Harrington’s attention to detail is present throughout this short essay. Take, for instance, his discussion of fireflies:
During May the curious larvae of certain Lampyridae were often seen in damp woods, crawling on the trunks of trees, such as cedar, or affixed by the tail to the bark, undergoing their metamorphoses in a similar manner to the larvae of the Coccinellidae. Some reared at home emerged as Photinus angulatus [Note: although this species name appears commonly in the literature of the time, I am not sure of the current taxonomy]. The larvae, and to a less degree, the pupae, emitted a strong greenish glow from two of the posterior segments; the imago being, of course, one of our common “fire flies.” Some of the larvae were thickly covered beneath with small ticks, of a bright vermilion color, which had their pointed heads plunged between the armored segments of the larvae. They were not dislodged, but walked rapidly when free. By these little parasites the larva were so weakened as to perish before completing their transformation.

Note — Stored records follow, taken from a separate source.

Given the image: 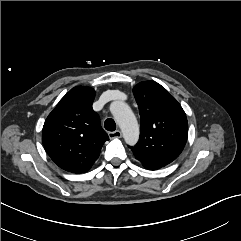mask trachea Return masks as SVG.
I'll use <instances>...</instances> for the list:
<instances>
[{
	"instance_id": "obj_1",
	"label": "trachea",
	"mask_w": 241,
	"mask_h": 241,
	"mask_svg": "<svg viewBox=\"0 0 241 241\" xmlns=\"http://www.w3.org/2000/svg\"><path fill=\"white\" fill-rule=\"evenodd\" d=\"M104 127L108 131H111V132L115 131L116 129L115 121L111 118L106 119L104 123Z\"/></svg>"
}]
</instances>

During the spring he also took two trips – one to Wakefield Cave (here, I assume) with some friends, and one with the Ottawa Field-Naturalist’s Club to Montebello. On both trips he successfully collected a large number of insects, including a number of tiger beetles.
After that he states that “my opportunities for collecting were few, and my notes correspondingly scanty.” As for all of us, life’s necessities and other urgent (and less-urgent) issues often take precedence. Harrington finishes off his compilation mentioning early-October collections a few specimens of a cotton moth that seemed to be a seasonal and accidental invader of Canada.
A couple of things struck me about this compilation of notes. First, the fact that Harrington obviously took the time to take good field notes and then to publish them in this summarized form is wonderful. Not only is it a record of what he did and saw in 1881, but it provides some interesting information that others may be able to follow up on over 125 years later. His attention to detail and drive to get the information out to the public in curated and archived form is a great example to follow. These days a scientific paper is the usual, highly distilled, production of field and lab notes. Should we be thinking more about how to regularly compile our field and lab notes in this way as well? Would such information be useful to future generations of biologists? Are there curated and archived venues that would take such compilations today? I can’t think of any, but I’d love to be informed if there are.
And second, for all of the current discussion of “citizen science,” it is obvious that citizen science has been alive and well for decades, if not centuries. Harrington was not what most would consider to be a “scientist” today. But he most definitely was just exactly that. The current push towards large- and small-scale, often online, citizen science initiatives simply picks up a baton that has been passed along through multiple generations. Much of the science done in previous generations was done by people exactly like Harrington – lay citizens with a deep interest in the natural world around them. In other words, new times require new methods, but not a new spirit of fascination. Fascination is always present.
So, a big thanks to William Hague Harrington for his contributions and his foresight and care to ensure that his observations are still here for us to read about and learn from.